Three suspension structures including the parallel vertical suspension (PVS), the
horizontal parallel suspension (HPS), and the negative stiffness element added
into suspension (NSES) of the driver’s seat are proposed to improve the driver’s
ride comfort of off-road vehicles. Based on the dynamic models of the PVS, HPS,
and NSES established and simulated under the same random excitations of the cab
floor, the effect of the design parameters of the proposed models is analyzed,
and the design parameters are then optimized to evaluate their isolation
performance.
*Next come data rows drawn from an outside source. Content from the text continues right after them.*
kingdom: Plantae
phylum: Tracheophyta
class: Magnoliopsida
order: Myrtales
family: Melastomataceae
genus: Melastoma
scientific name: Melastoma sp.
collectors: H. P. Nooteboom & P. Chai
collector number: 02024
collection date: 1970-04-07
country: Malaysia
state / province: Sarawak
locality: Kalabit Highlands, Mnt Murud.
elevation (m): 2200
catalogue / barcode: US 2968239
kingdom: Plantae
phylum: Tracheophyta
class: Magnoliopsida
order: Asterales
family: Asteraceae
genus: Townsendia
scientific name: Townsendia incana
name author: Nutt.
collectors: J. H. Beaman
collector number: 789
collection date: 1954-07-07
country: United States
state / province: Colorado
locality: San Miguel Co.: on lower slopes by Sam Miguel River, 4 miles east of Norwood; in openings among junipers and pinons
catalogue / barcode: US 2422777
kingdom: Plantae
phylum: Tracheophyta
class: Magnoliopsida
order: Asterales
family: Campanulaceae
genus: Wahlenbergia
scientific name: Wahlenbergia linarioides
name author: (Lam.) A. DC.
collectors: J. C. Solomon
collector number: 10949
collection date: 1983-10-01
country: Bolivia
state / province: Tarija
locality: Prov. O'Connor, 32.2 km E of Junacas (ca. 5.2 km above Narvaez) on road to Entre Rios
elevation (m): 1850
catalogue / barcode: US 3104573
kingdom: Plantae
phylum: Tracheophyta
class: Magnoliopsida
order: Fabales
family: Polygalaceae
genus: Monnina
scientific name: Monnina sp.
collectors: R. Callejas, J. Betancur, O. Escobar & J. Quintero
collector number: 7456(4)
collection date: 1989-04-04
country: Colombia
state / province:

The indexes of the root-mean-square (r.m.s) accelerations of the
vertical seat direction, pitching seat angle, and rolling seat angle are used as
the objective functions. The study results indicate that the dynamic parameters
of the PVS, HPS, and NSES greatly affect the driver’s ride comfort while their
geometrical dimensions insignificantly affect the driver’s ride comfort. With
the dynamic parameters of the PVS, HPS, and NSES optimized, the r.m.s seat
acceleration in the vertical direction with the NSES is strongly reduced by
74.0% in comparison with the HPS; while the r.m.s accelerations of the pitching
seat angle and rolling seat angle with the PVS are greatly decreased by 99.1%
and 99.8% compared to the NSES. Therefore, the ride comfort of the driver’s seat
is remarkably improved by using the NSES while the driver’s seat shaking is
obviously ameliorated by using the PVS. To enhance the ride comfort and reduce
the shaking of the driver’s seat, a combination of the PVS and NSES should be
applied to the seat suspension of off-road vehicles.